5 The Experiment
Having selected the etpD gene as a likely contributor to adherence, and so pathogenicity, an experiment was devised that could establish whether this gene makes a contribution to pathogen adherence. The experiment aims to satisfy Falkow’s molecular variant of Koch’s Postulates:
- The wild-type/control pathogen containing etpD must be able to adhere to human tissue/catheter material
- The mutant organism lacking only etpD must not adhere to human tissue/catheter material
- A complemented mutant, with etpD restored, must be able to adhere to human tissue/catheter material
5.1 Testing the postulates
The first of these postulates can be tested using the wild-type/control strain of UPEC.
It is not straightforward to measure adherence directly, so an indirect assay is performed.
Rather than measuring adherence directly, the amount of bacteria recovered from material exposed to the bacteria is measured (as log(CFU) - log of the colony forming unit/mL count)
The assumption is made that if the bacteria do not adhere well to a substrate, like catheter material, then after exposure fewer bacteria can be recovered from that material. If the bacteria do adhere well, then we should be able to recover more bacteria. In this way, logCFU is expected to be a proxy for bacterial adherence.

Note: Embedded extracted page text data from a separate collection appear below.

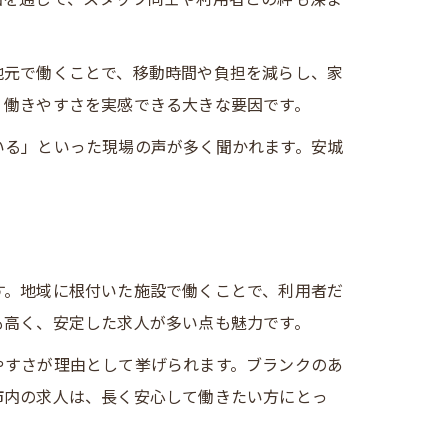
地元で働くことで、移動時間や負担を減らし、家
、働きやすさを実感できる大きな要因です。
いる」といった現場の声が多く聞かれます。安城
す。地域に根付いた施設で働くことで、利用者だ
も高く、安定した求人が多い点も魅力です。
やすさが理由として挙げられます。ブランクのあ
市内の求人は、長く安心して働きたい方にとっ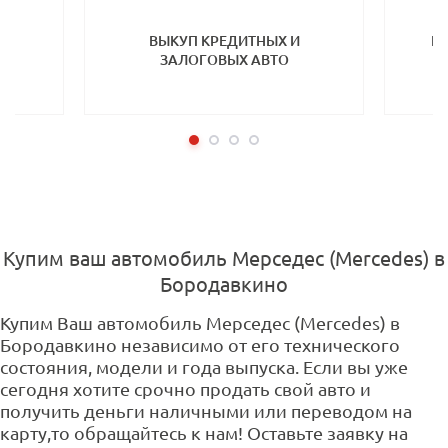
ТП
ВЫКУП КРЕДИТНЫХ И
ВЫ
ЗАЛОГОВЫХ АВТО
Купим ваш автомобиль Мерседес (Mercedes) в
Бородавкино
Купим Ваш автомобиль Мерседес (Mercedes) в
Бородавкино независимо от его технического
состояния, модели и года выпуска. Если вы уже
сегодня хотите срочно продать свой авто и
получить деньги наличными или переводом на
карту,то обращайтесь к нам! Оставьте заявку на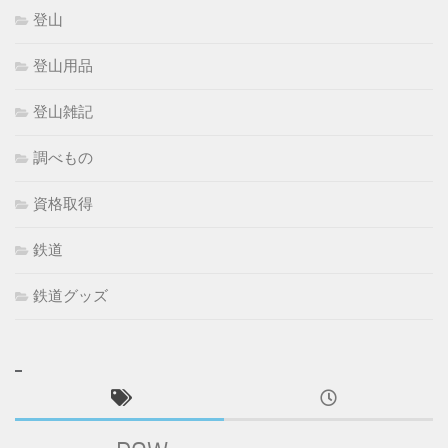
登山
登山用品
登山雑記
調べもの
資格取得
鉄道
鉄道グッズ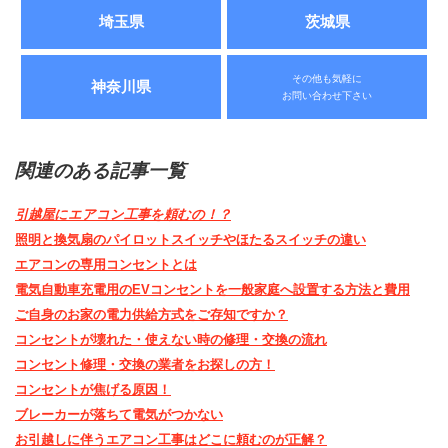
埼玉県
茨城県
その他も気軽に
神奈川県
お問い合わせ下さい
関連のある記事一覧
引越屋にエアコン工事を頼むの！？
照明と換気扇のパイロットスイッチやほたるスイッチの違い
エアコンの専用コンセントとは
電気自動車充電用のEVコンセントを一般家庭へ設置する方法と費用
ご自身のお家の電力供給方式をご存知ですか？
コンセントが壊れた・使えない時の修理・交換の流れ
コンセント修理・交換の業者をお探しの方！
コンセントが焦げる原因！
ブレーカーが落ちて電気がつかない
お引越しに伴うエアコン工事はどこに頼むのが正解？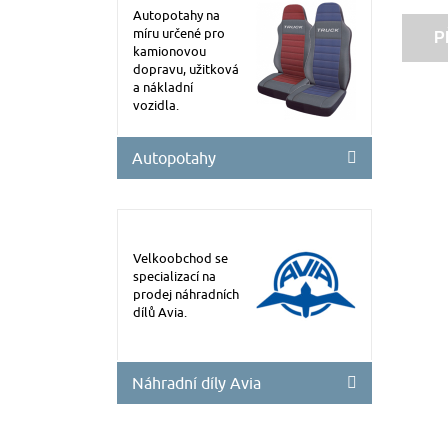
Autopotahy na
míru určené pro
P
kamionovou
dopravu, užitková
a nákladní
vozidla.
Autopotahy
Velkoobchod se
specializací na
prodej náhradních
dílů Avia.
Náhradní díly Avia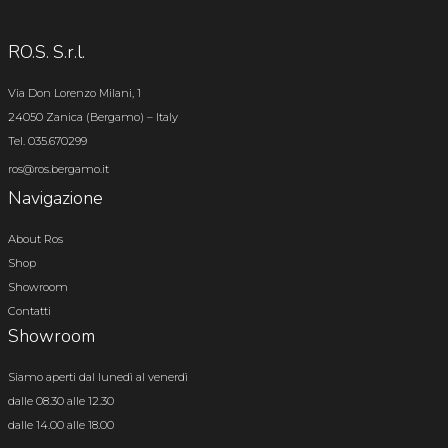
RO.S. S.r.l.
Via Don Lorenzo Milani, 1
24050 Zanica (Bergamo) – Italy
Tel. 035.670299
ros@ros.bergamo.it
Navigazione
About Ros
Shop
Showroom
Contatti
Showroom
Siamo aperti dal lunedì al venerdì
dalle 08.30 alle 12.30
dalle 14.00 alle 18.00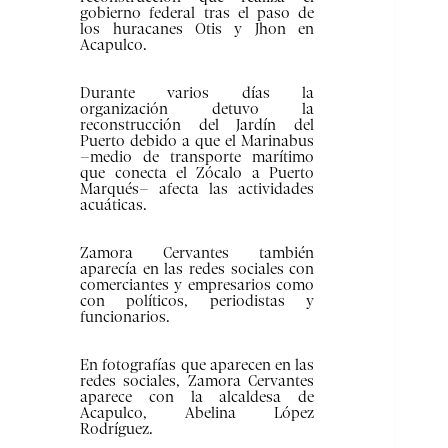
gobierno federal tras el paso de
los huracanes Otis y Jhon en
Acapulco.
Durante varios días la
organización detuvo la
reconstrucción del Jardín del
Puerto debido a que el Marinabus
–medio de transporte marítimo
que conecta el Zócalo a Puerto
Marqués– afecta las actividades
acuáticas.
Zamora Cervantes también
aparecía en las redes sociales con
comerciantes y empresarios como
con políticos, periodistas y
funcionarios.
En fotografías que aparecen en las
redes sociales, Zamora Cervantes
aparece con la alcaldesa de
Acapulco, Abelina López
Rodríguez.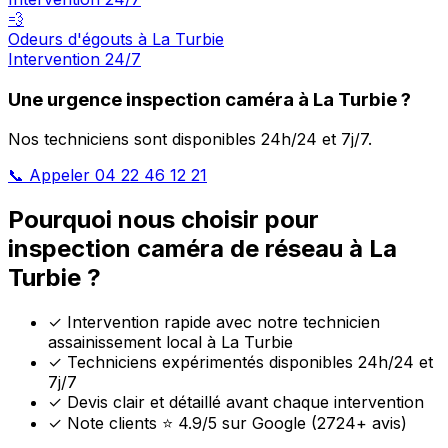
💨
Odeurs d'égouts à La Turbie
Intervention 24/7
Une urgence inspection caméra à La Turbie ?
Nos techniciens sont disponibles 24h/24 et 7j/7.
📞 Appeler 04 22 46 12 21
Pourquoi nous choisir pour
inspection caméra de réseau à La
Turbie ?
✓
Intervention rapide avec notre technicien
assainissement local à La Turbie
✓
Techniciens expérimentés disponibles 24h/24 et
7j/7
✓
Devis clair et détaillé avant chaque intervention
✓
Note clients ⭐ 4.9/5 sur Google (2724+ avis)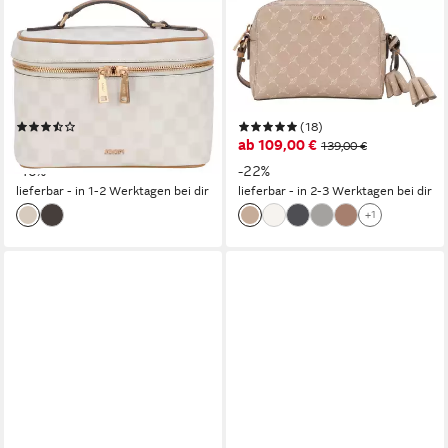
JOOP!
JOOP!
Kosmetiktasche cortina piazza
Umhängetasche cortina 1.0
flora washbag mhz,
cloe shoulderbag shz,
Kulturbeutel Beautycase
Handtasche Damen Tasche
Washbag
Damen Schultertasche
(3)
(18)
ab 143,96 €
ab 109,00 €
UVP
159,95 €
139,00 €
-10%
-22%
lieferbar - in 1-2 Werktagen bei dir
lieferbar - in 2-3 Werktagen bei dir
+1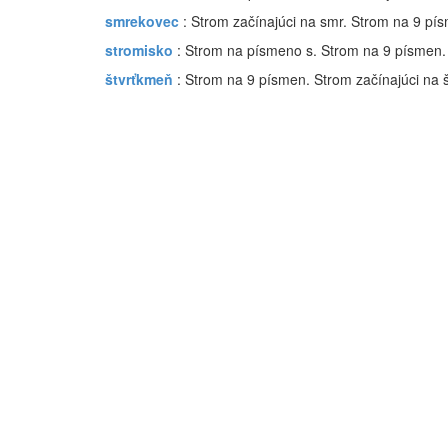
smrekovec
: Strom začínajúci na smr. Strom na 9 pí
stromisko
: Strom na písmeno s. Strom na 9 písmen.
štvrťkmeň
: Strom na 9 písmen. Strom začínajúci na š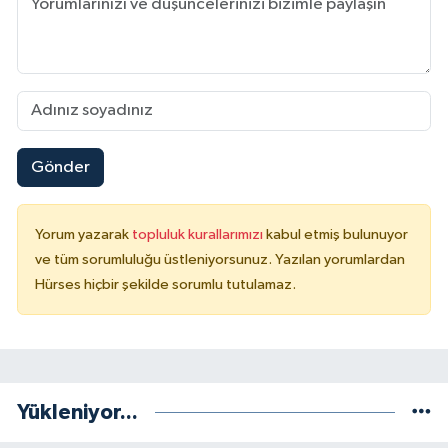
Gönder
Yorum yazarak
topluluk kurallarımızı
kabul etmiş bulunuyor
ve tüm sorumluluğu üstleniyorsunuz. Yazılan yorumlardan
Hürses hiçbir şekilde sorumlu tutulamaz.
Yükleniyor...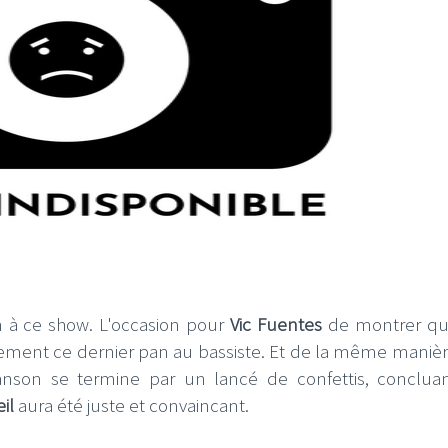
on à ce show. L'occasion pour
Vic Fuentes
de montrer qu'i
alement ce dernier pan au bassiste. Et de la même maniè
nson se termine par un lancé de confettis, conclua
il
aura été juste et convaincant.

For this experiment either (i) strips of catheter tubing or (ii) human urinary tract tissue samples were washed and incubated in bacterial suspension (about \(10^7\) CFU in phosphate-buffered saline (PBS), OD=0.02) for two hours at 18degC. On removal from suspension the material was vigorously washed three times with sterile PBS on a vortexer, weighed and homogenised. The samples were then serially diluted and plated on MacConkey’s agar for bacterial counts.
5.1.1 Making a knockout
The etpD sequence was obtained from the sequencing reads in the earlier experiment, and a defined deletion was constructed using allelic exchange. The deletion was confirmed to be successful using PCR (polymerase chain reaction) and Sanger sequencing. The resulting strain is \(\Delta\)etpD, and can be used to test the second part of the postulates above.
5.1.2 Making a complemented strain
To test the third and final postulate, the \(\Delta\)etpD strain must be complemented with an additional plasmid that reintroduces the etpD gene.
Merely having the gene is not sufficient, though - the gene must also be expressed and produce the corresponding gene product (i.e. the protein EtpD). To ensure this happens, the etpD gene is introduced on a plasmid that contains an upstream promoter. It is convenient to make this promoter respond to a chemical signal that the experimenters provide, turning on expression of the gene and production of the EtpD protein.
In this experiment, the etpD gene was cloned into the IPTG (Isopropyl β-d-1-thiogalactopyranoside, a lactose mimic)-inducible plasmid pSE380, and this was transformed into the mutant \(\Delta\)etpD strain.
5.1.3 One more control
To establish whether or not the plasmid vector pSE380 by itself makes any contribution to adherence, the \(\Delta\)etpD strain was also transformed with an “empty” pSE380 plasmid vector containing no etpD gene.
This was not necessary to test the postulates above, but it is good practice to eliminate an unexpected effect due only to the plasmid.
Recovery of bacteria, measured as logCFU, was performed identically for wild-type/control, knockout, empty vector, and complemented strains.
5.2 What next?
Having collected the bacterial counts for all of these experiments, it now falls to you to carry out the analysis and determine whether the postulates are satisfied.